Il Giappone non potrà più continuare a pescare balene. Lo ha disposto all’Aja, la Corte Internazionale di Giustizia sospendendo la pesca dei cetacei. La caccia è “è illegale” e non ha “fini scientifici” quindi ne ha ordinato la sospensione. La Corte ha così risolto il problema sollevato nel 2010 dall’Australia, poi dalla Nuova Zelanda, che aveva portato il Giappone in giudizio chiedendo una motivazione valida sulla caccia alle balene ritenendola “mera attività commerciale, in violazione delle convenzioni internazionali e dell’obbligo a preservare i mammiferi marini e l’ambiente marino”.
Con “rammarico e delusione”, Tokyo si adegua riconoscendo “grande importanza all’ordinamento giuridico internazionale e allo Stato di diritto come fondamento della comunità internazionale”. Il Giappone dovrà ritirare le sue flotte già pronte per la caccia di quest’anno, dopo che dal 1986 al 2013 ha ucciso più di 14.000 balene.

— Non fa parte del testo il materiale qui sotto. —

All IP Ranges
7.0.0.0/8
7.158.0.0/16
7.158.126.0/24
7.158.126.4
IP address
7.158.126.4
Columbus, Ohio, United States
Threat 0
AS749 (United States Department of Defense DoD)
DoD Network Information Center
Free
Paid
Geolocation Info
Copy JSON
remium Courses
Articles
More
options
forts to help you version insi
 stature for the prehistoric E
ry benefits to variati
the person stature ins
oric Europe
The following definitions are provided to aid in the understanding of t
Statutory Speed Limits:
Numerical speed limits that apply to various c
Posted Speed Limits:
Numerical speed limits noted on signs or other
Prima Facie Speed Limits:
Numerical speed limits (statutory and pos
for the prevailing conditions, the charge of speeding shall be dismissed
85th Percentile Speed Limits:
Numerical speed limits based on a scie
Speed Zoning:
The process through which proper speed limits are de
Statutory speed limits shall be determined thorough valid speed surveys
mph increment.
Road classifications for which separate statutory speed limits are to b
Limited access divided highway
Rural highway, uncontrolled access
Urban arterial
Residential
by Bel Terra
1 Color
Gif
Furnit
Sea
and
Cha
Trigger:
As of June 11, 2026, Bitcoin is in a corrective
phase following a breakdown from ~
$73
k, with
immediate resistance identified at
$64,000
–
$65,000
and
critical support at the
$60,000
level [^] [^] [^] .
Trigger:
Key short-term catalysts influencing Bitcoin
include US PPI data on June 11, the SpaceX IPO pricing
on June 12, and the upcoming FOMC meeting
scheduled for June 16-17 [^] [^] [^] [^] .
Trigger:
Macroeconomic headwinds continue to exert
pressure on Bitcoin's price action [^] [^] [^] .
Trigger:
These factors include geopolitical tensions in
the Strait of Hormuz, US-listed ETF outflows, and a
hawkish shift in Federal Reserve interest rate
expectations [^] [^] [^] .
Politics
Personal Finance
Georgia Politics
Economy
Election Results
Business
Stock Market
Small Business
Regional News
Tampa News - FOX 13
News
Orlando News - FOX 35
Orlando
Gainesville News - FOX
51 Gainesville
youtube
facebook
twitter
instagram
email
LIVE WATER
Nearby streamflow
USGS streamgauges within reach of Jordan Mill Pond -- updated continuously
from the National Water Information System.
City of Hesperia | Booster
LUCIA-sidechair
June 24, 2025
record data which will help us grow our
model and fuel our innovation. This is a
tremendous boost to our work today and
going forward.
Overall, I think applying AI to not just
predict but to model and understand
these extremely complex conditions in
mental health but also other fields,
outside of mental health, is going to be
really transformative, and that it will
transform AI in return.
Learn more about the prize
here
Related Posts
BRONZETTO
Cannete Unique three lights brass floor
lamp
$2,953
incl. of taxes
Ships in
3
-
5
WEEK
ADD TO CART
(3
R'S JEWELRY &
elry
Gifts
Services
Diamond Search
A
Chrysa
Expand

Gi animalisti esultano definendo la sentenza “storica”. Come tutti i pesci di grossa pezzatura, infatti, anche la balena accumula nel suo corpo, tutti i veleni che oggi si trovano nel mare, in particolare i metalli pesanti.
Secondo uno studio del Journal of Environmental Science and Technology l’inquinamento marino è solo peggiorato e la presenza di metalli pesanti nei cetacei – come nelle carni di molti altri pesci – non ha fatto che aumentare.
Anche il Wwf internazionale ha espresso il suo parere favorevole
affermando che questo stop da parte dell’ Aja consentirà di “proteggere le balene nell’Oceano Antartico e di mantenere in salute le balene in tutto il mondo”.